2DGS-Room: Seed-Guided 2D Gaussian Splatting with Geometric Constrains for High-Fidelity Indoor Scene Reconstruction

TL;DR

This work addresses indoor scene reconstruction by extending 2D Gaussian Splatting with a seed-guided mechanism that aligns Gaussian distributions to scene structure. It introduces adaptive seed growth/pruning, monocular depth and normal priors, and multi-view consistency to enforce geometric and photometric coherence across views. The approach achieves state-of-the-art surface reconstruction on ScanNet and ScanNet++ while offering substantial speed advantages over neural-volume methods.
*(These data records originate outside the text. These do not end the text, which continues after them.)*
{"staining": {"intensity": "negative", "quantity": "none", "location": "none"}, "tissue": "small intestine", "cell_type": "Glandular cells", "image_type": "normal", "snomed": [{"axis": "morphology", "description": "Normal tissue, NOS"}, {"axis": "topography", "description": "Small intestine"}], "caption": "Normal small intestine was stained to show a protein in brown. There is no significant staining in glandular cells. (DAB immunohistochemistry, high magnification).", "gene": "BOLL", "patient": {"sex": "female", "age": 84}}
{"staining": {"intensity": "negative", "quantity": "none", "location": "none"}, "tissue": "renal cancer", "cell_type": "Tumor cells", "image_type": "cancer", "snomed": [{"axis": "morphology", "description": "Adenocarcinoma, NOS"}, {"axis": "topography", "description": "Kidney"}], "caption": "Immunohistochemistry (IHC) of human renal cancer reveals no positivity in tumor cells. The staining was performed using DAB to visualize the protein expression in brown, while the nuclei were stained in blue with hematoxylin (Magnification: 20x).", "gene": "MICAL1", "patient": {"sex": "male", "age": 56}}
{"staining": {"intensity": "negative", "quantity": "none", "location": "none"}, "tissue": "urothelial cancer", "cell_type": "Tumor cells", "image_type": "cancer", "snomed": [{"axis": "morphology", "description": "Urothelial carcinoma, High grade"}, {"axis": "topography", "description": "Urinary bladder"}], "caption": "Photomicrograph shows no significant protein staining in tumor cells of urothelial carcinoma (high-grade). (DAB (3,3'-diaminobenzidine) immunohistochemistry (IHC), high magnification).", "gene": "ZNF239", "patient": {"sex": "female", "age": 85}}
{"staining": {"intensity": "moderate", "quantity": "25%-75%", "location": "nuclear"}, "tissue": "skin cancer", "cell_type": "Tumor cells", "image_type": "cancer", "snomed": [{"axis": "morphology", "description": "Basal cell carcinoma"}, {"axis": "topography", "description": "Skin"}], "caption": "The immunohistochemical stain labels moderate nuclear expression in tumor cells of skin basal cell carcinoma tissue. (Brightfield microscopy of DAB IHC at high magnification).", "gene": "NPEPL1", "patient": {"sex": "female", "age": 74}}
These advances yield clearer geometry in textureless regions and more reliable indoor scene reconstructions with practical implications for robotics, AR/VR, and visualization.

Abstract

The reconstruction of indoor scenes remains challenging due to the inherent complexity of spatial structures and the prevalence of textureless regions. Recent advancements in 3D Gaussian Splatting have improved novel view synthesis with accelerated processing but have yet to deliver comparable performance in surface reconstruction. In this paper, we introduce 2DGS-Room, a novel method leveraging 2D Gaussian Splatting for high-fidelity indoor scene reconstruction. Specifically, we employ a seed-guided mechanism to control the distribution of 2D Gaussians, with the density of seed points dynamically optimized through adaptive growth and pruning mechanisms. To further improve geometric accuracy, we incorporate monocular depth and normal priors to provide constraints for details and textureless regions respectively. Additionally, multi-view consistency constraints are employed to mitigate artifacts and further enhance reconstruction quality. Extensive experiments on ScanNet and ScanNet++ datasets demonstrate that our method achieves state-of-the-art performance in indoor scene reconstruction.

Figures (10)

• Figure 1: 2DGS-Room achieves high-fidelity geometric reconstructions for indoor scenes. We introduce seed points to guide the distribution of 2D Gaussians coupled with geometric constraints, leading to clearer structures and more accurate geometry.
• Figure 2: Overview of 2DGS-Room. Given multi-view posed images, we improve 2DGS to achieve high-fidelity geometric reconstruction for indoor scenes. (a) Starting from an SfM-derived point cloud, we generate a set of seed points through voxelization, establishing a stable foundation for guiding the distribution and density of 2D Gaussians. We further introduce an adaptive growth and pruning strategy to optimize seed points. (b) We incorporate depth and normal priors, addressing the challenges of detailed areas and textureless regions. (c) We introduce multi-view consistency constraints to further enhance the quality of the indoor scene reconstruction.
• Figure 3: Ground truth scene surface and Gaussian primitives distribution. Compared with 3DGS and 2DGS, our method significantly reduces scattered floaters in the non-surface areas, benefitting from our designed structured geometric constraints.
• Figure 4: Qualitative reconstruction comparisons. For each indoor scene, the first row is the top view of the whole room, and the second row is the details of the masked region.
• Figure 5: Qualitative results of ablation study.